Last Friday the music world lost another pioneer. “MCA”, otherwise known as Adam Yauch, of the Beastie Boys died at age 47 after a near three-year battle with cancer. http://www.sfgate.com/cgi-bin/article.cgi?f=/g/a/2012/05/04/bloomberg_articlesM3IFRL0D9L3501-M3IJU.DTL Wow, this one really hit home. MCA was my age & the Beastie Boys were my generation. (No Sleep till Brooklyn was a requirement for my frequent drives between Boston and NYC.) And when I need a shift in energy, the Beastie Boys are guaranteed to deliver.
Today one of my favorite canine friends & co-workers, Sydney, lost her lengthy battle with canine cancer. Each of us is affected by cancer, whether we realize it or not. Sometimes it is a loved one, family member, or friend who has been diagnosed with cancer. Sometimes it is a musician/producer/director whose work we admired or a pet whom we’ve loved.

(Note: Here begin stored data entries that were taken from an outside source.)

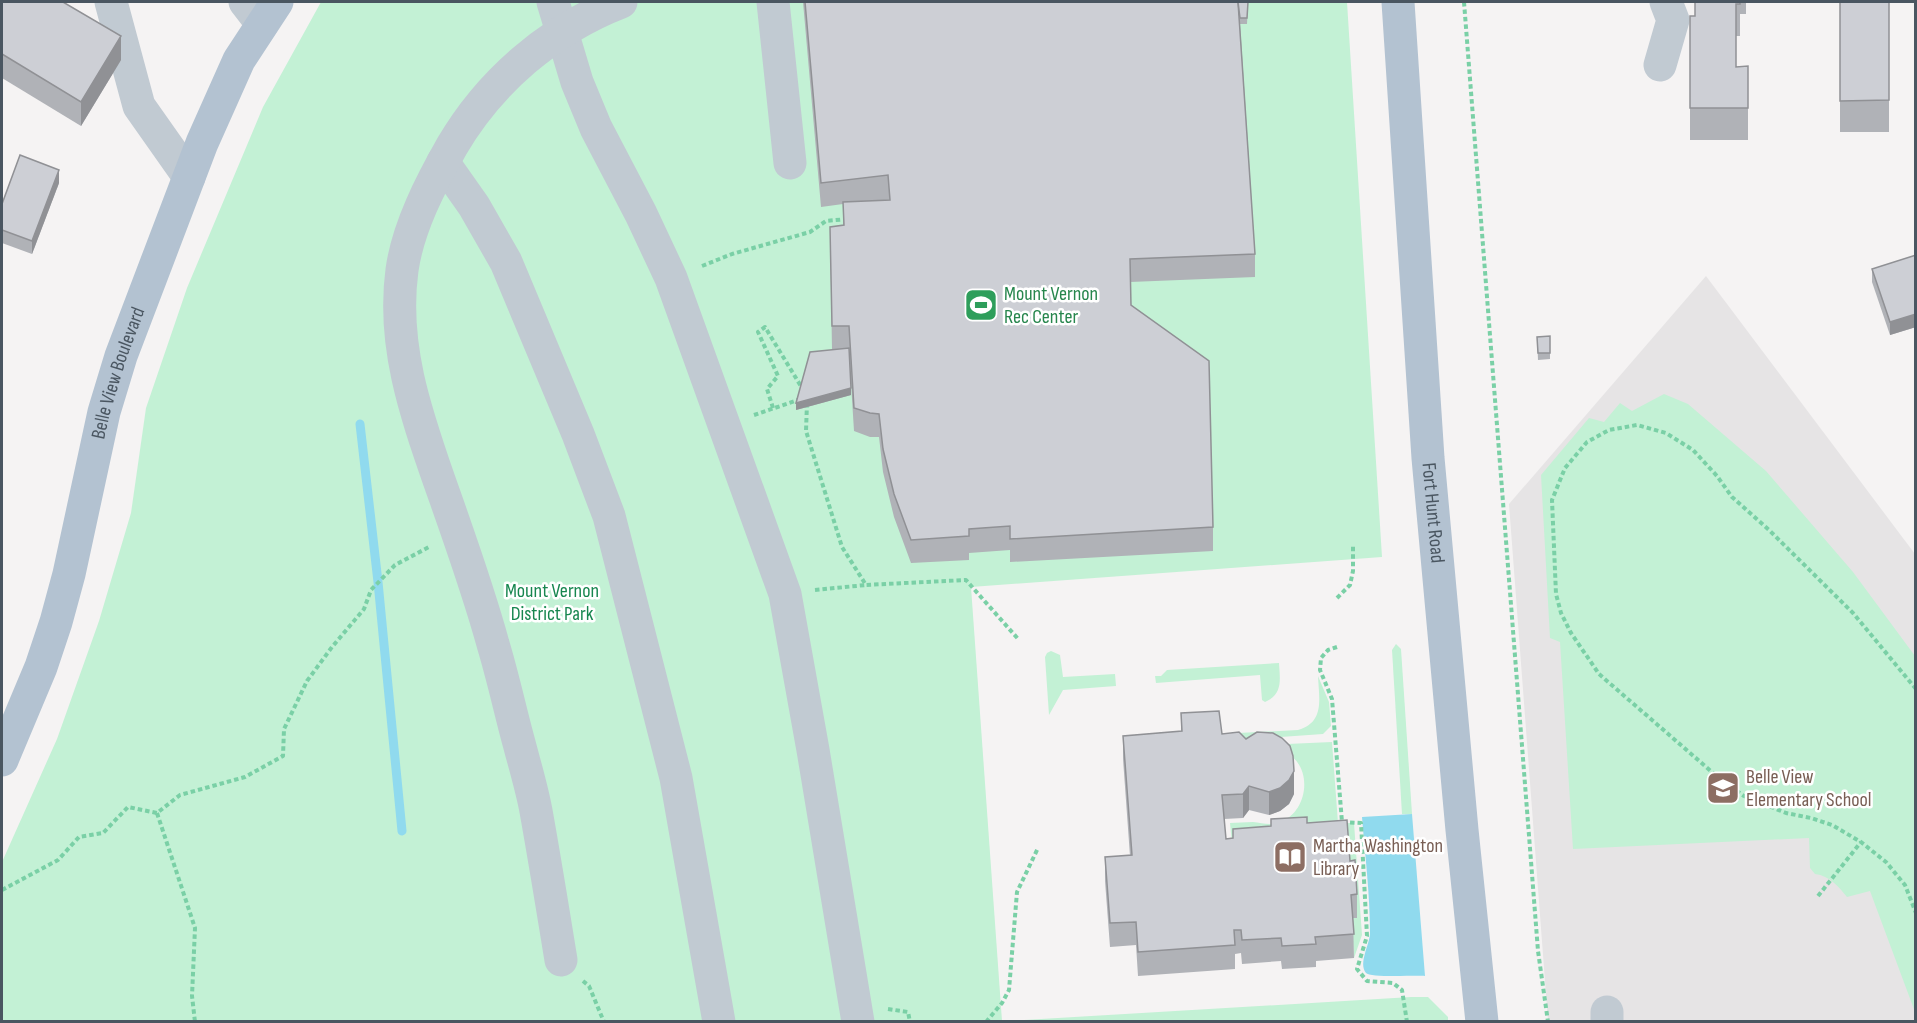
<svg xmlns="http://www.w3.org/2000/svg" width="1917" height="1023" viewBox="0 0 1917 1023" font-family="'Sofia Sans Condensed',sans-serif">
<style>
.education{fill:#e6e4e5}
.green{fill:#c3f1d5}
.water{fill:#90daee}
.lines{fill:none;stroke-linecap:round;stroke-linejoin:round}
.stream{stroke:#90daee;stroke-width:9}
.path{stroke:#7ad0a6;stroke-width:4;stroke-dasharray:4.5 3;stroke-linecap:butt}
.minor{stroke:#c1cad2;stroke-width:33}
.major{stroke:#b3c2d1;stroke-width:33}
.wall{fill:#b0b2b7}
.shaded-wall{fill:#909195}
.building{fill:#cdcfd5;stroke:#909195;stroke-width:1.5}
.labels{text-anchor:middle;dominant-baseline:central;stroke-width:5;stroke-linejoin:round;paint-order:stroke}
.leisure-label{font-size:20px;fill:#27864d;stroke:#fff;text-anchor:start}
.street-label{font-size:20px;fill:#4a5661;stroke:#fff}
.park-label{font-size:20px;fill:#17864f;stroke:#fff}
.education-label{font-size:20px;fill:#785e54;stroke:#fff;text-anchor:start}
</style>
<rect width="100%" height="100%" fill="#f5f3f3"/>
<!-- education -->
<polygon class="education" points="1706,276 1915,554 1915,1021 1548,1021 1509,504"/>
<!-- green -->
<g class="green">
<polygon points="321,2 1347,2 1382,557 971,587 1002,1021 2,1022 2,862 57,739 99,621 131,513 146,408 187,288 263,107"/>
<path d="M1664,394l24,10 78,67 87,101 62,84v356l-45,-121 -23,6c-9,-11 -17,-21 -32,-23l-5,-6 -1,-30 -236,11 -13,-207 -10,-4 -9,-163 48,-57 15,4 16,-19 12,8z"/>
<polygon points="1396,644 1401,649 1412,814 1402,814 1392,650"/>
<polygon points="1051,651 1060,655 1063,677 1115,674 1116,686 1063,690 1049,715 1045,657 1047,653"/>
<path d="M1279,663c1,17 4,31 -14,39l-3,-2 -2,-25 -104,8 -1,-7h6l6,-6z"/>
<path d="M1318,676l11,26 2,24 -8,8 -84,6 -20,-6 79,-4c27,-8 21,-31 20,-54z"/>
<path d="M1332,742l6,81h16l8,112 -8,23 -7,-114 -114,9 -3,-30c7,0 15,-1 23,-1 9,1 18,4 27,0 27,-9 34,-53 8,-68 -7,-4 -18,-6 -26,-9z"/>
<polygon points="1411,997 1428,997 1448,1017 1448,1021 1007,1021"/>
</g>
<!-- water -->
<path class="water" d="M1412,814l13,162c-9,-1 -55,2 -59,-3 -8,-10 4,-29 4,-40 0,-39 -5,-78 -8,-116z"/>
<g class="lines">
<!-- stream -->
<polyline class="stream" points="360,424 378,582 402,831"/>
<!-- path -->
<g class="path">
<polyline points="1464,2 1538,951 1548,1022"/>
<polyline points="702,266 732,254 810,232 826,221 847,219"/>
<polyline points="807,403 806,431 842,547 866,585 966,580 1019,640"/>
<polyline points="773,408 767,389 778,376 758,332 765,327 802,388"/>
<polyline points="754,415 801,399"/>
<polyline points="815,590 866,585"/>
<polyline points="1337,598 1350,585 1353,571 1353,545"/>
<polyline points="1337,647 1328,650 1321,658 1320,670 1332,699 1342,822 1361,823 1367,936 1357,969 1367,981 1393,983 1402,990 1407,1022"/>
<polyline points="1916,689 1853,613 1769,530 1732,497 1717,476 1693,450 1666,433 1637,425 1609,430 1587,442 1565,468 1552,500 1556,594 1561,613 1571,633 1599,674 1720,779 1744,796 1786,813 1811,818 1832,825 1861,842 1886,862 1905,885 1916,913"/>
<polyline points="157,813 195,928 192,996 195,1022"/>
<polyline points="2,890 58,860 79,837 103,833 128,807 157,813 180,795 245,777 283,756 284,729 307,681 332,647 364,609 371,590 395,565 429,547"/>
<polyline points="1818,896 1861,842"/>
<polyline points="583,981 589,986 604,1022"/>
<polyline points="888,1009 908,1012 910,1022"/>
<polyline points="986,1022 1002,1003 1009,990 1017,892 1038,848"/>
</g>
<!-- minor -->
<g class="minor">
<polyline points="111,2 139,106 189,177"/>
<polyline points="245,2 262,24"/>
<polyline points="553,2 577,82 596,128 641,214 671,278 785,594 813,750 858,1022"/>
<polyline points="773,2 790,163"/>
<polyline points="1660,65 1673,20 1666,2"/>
<polyline points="443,162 474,206 506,262 578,434 609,516 676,778 719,1022"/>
<path d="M561,960c-8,-49 -16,-99 -25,-149 -4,-22 -11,-45 -17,-68 -9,-33 -16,-66 -26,-99 -15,-55 -35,-110 -54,-164 -24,-69 -47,-136 -37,-210 6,-43 29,-87 50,-124 38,-65 99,-117 169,-144"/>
<polyline points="1607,1012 1607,1022"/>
</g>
<!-- major -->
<g class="major">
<path id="s1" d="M1398,2l30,456 34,372 20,192"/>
<path id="s2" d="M2,760l39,-93 15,-45 13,-48 35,-162 17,-56 81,-213 37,-83 38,-58"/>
</g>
</g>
<!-- wall -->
<g class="wall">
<polygon points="2,2 121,60 81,126 2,78"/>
<polygon points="803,2 1248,2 1247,24 1240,24 1255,254 1255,277 1130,282 1131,305 1213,527 1213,551 1010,562 1010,550 969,553 969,560 911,563 894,517 883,472 879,437 870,437 854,431 850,367 851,395 796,410 832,350 830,227 843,225 843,204 821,207"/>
<polygon points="1695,2 1746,2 1746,14 1740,14 1740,36 1736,36 1736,67 1748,66 1748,140 1690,140 1690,16 1695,16"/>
<rect x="1840" y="2" width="49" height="130"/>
<polygon points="59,183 32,254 2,243 2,204"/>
<polygon points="1916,255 1916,327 1890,335 1872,282 1872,269"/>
<polygon points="1550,336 1550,359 1538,360 1537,337"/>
<polygon points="1181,713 1222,734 1294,794 1289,804 1280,811 1269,815 1249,810 1243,818 1224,819 1226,839 1233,838 1307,823 1350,861 1357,894 1357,918 1353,918 1354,958 1316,961 1316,967 1282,969 1281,961 1242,964 1241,953 1235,954 1235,969 1138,976 1136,945 1110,947 1105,881 1105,857 1130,856 1123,759 1123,736 1181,731"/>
</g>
<!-- shaded-wall -->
<g class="shaded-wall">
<polygon points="121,36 121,60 81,126 81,102"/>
<polygon points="59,170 59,183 32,254 32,241"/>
<polygon points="1916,314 1916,327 1890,335 1890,322"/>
<polygon points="851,388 851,395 796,410 796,403"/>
<polygon points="1294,771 1294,794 1289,804 1280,811 1269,815 1269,792"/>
<polygon points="1249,786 1249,810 1243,818 1243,794"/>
</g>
<!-- building -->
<g class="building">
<polygon points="2,2 63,2 121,36 81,102 2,54"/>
<polygon points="805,2 1238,2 1255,254 1130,259 1131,305 1209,361 1213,527 1010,539 1010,526 969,529 969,536 911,540 894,494 883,449 879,414 870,413 854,408 849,326 832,326 830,227 844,225 843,202 890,200 888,175 821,183"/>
<polygon points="1238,2 1248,2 1247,18 1240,18"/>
<polygon points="1695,2 1740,2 1740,4 1736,4 1736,67 1748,66 1748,108 1690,108 1690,16 1695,16"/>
<polygon points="1840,2 1889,2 1889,100 1840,101"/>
<polygon points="20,155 59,170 32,241 2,230 2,204"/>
<polygon points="1916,255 1916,314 1890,322 1872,269"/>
<polygon points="1550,336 1550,353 1538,353 1537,337"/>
<polygon points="849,348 851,388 796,403 810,352"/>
<polygon points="1219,711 1222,734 1239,732 1246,739 1257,732 1273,733 1282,738 1290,746 1293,756 1294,771 1289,780 1280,788 1269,792 1249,786 1243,794 1222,795 1226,839 1233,838 1233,829 1271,826 1271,819 1307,817 1307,823 1347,820 1350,861 1355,860 1357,894 1351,895 1354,934 1315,937 1316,944 1282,946 1281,938 1242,940 1241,930 1234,930 1235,945 1138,952 1136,922 1110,923 1105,857 1132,855 1123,736 1182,731 1181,713"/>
</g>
<!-- icons -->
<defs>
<symbol id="stadium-square" viewBox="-11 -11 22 22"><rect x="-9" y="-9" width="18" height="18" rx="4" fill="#2e9e5b" stroke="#fff"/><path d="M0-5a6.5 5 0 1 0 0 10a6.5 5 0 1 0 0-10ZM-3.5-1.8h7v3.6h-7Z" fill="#fff"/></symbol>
<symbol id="school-square" viewBox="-11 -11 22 22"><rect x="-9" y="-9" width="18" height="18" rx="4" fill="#8d6e63" stroke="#fff"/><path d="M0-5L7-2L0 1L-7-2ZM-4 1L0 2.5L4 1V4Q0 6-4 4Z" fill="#fff"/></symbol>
<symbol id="library-square" viewBox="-11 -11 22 22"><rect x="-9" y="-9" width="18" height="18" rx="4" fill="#8d6e63" stroke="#fff"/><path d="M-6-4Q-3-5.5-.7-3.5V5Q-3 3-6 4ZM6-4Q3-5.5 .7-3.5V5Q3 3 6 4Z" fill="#fff"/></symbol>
</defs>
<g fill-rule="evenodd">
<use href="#stadium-square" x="962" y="286" width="38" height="38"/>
<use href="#school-square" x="1704" y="769" width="38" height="38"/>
<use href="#library-square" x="1271" y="838" width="38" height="38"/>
</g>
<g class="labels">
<!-- leisure labels -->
<g class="leisure-label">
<text x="1004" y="294">Mount Vernon<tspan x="1004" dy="23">Rec Center</tspan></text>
</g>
<!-- street labels -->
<g class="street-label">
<text stroke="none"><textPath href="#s2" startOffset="405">Belle View Boulevard</textPath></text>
<text stroke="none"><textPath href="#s1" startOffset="512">Fort Hunt Road</textPath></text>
</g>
<!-- park labels -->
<g class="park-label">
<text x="552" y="591">Mount Vernon<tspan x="552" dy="23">District Park</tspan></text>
</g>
<!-- education labels -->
<g class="education-label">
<text x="1746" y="777">Belle View<tspan x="1746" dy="23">Elementary School</tspan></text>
<text x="1313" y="846">Martha Washington<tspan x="1313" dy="23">Library</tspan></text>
</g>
</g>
<!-- border -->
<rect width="1917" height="1023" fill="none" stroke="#4a5661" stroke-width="6"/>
</svg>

The National Cancer Institute estimates that in 2012 there will be 1500 deaths per day as a result of cancer. Cancer has become so prevalent in our culture that the New York Times has a dedicated blogger, Suleika Jaouad, who posts weekly about her battle with leukemia. http://well.blogs.nytimes.com/tag/suleika-jaouad/
Recently, in addition to seeing clients in my private psychotherapy practice, I began offering counseling services through the Cancer Support Community, an international non-profit organization that is dedicated to providing support, education, and hope to people affected by cancer – http://www.cancersupportcommunity.org/ . As a result, I am faced with issues related to cancer on a daily basis. Initially, I was concerned about the impact of counseling cancer patients and how it would impact my own psyche and well-being. I was concerned that in addition to being satisfying work it might also feel depressing and overwhelming. What I’ve discovered is that my concern was unfounded. While the people I counsel have unimaginable stories of sorrow and struggle, they also have inspiring stories of courage, human kindness, generosity, and love. Rather than getting off the phone feeling drained or depleted I feel inspired, energized, and most importantly, grateful.
How is it that people struggling with cancer and faced with life and death decisions are the ones who remind me most of the power of presence, the gift of gratitude, and the comfort of compassion?
Obviously not everyone battling cancer is generous, kind, and open-hearted. Some of the people I counsel are hurt, angry and unhappy. Yet, somehow, regardless of whom I’m speaking to I am reminded that presence, gratitude, and compassion are choices and we can choose to practice them, or not.